South African black-owned renewable (mainly wind) energy company Seriti Green CEO Peter Venn reported that it could take anything from six to 16 years in South Africa from the acquisition of a site to the start of construction of a wind farm. The company currently has five projects spread across four South African provinces (plus projects in East Africa), worth billions of rands.

He described wind projects as currently being “binary” – just one problem, environmental or practical, could wipe out all the initial investments, totalling millions, in the project. An example of an environmental obstacle would be the discovery that a Black Eagle lived in the vicinity of the wind farm. A practical example would be a lack of port access, to bring in key components.

But regulatory delays were the main issue. For one of Seriti Green’s projects, it took two-and-a-half years to obtain authorisation to connect to the grid. This was for a project that was creating new skills and new jobs in a poor area of the country. Two-and-a-half years, Venn observed caustically, to get a piece of paper.

He affirmed that there was a need for education, on the importance of, and opportunities created by, renewable-energy projects. While some parts of government were aware of these, and supportive, others seemed to be totally unaware of them.

He also pointed out that the company had two projects in East Africa (one each in Kenya and Tanzania) that were stalled, for similar reasons. One of these projects had been stalled for three years, so far.

An international perspective was given by Abu Dhabi, United Arab Emirates- (UAE-), based and State-owned clean energy group Masdar Office of the CEO adviser Martin Nagel, participating on the same panel. “The cost of renewable energy is widely overestimated on a global scale,” he highlighted.

For a country to succeed in implementing renewable energy, he reported, the government of that country had to have a global ambition to do so. The programme had to be driven from the top of the government. The first project was always the most difficult. After that initial project was implemented, executing the rest of the programme became straightforward. He also observed that solar energy was very cheap.

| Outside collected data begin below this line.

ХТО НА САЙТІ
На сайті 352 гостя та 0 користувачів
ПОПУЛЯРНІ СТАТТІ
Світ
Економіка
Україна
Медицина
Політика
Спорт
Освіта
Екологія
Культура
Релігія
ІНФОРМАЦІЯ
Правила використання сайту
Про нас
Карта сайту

(Being State-owned, Masdar didn’t have to worry about short-term shareholder returns, he noted. And it only invested in a country after that country had entered a government-to-government agreement with the UAE. That significantly reduced risk. Thus, if Masdar encountered serious problems in the host country, it could request the UAE government to intercede with the host government, to resolve the issue; such options were not easily available to private-sector investors.)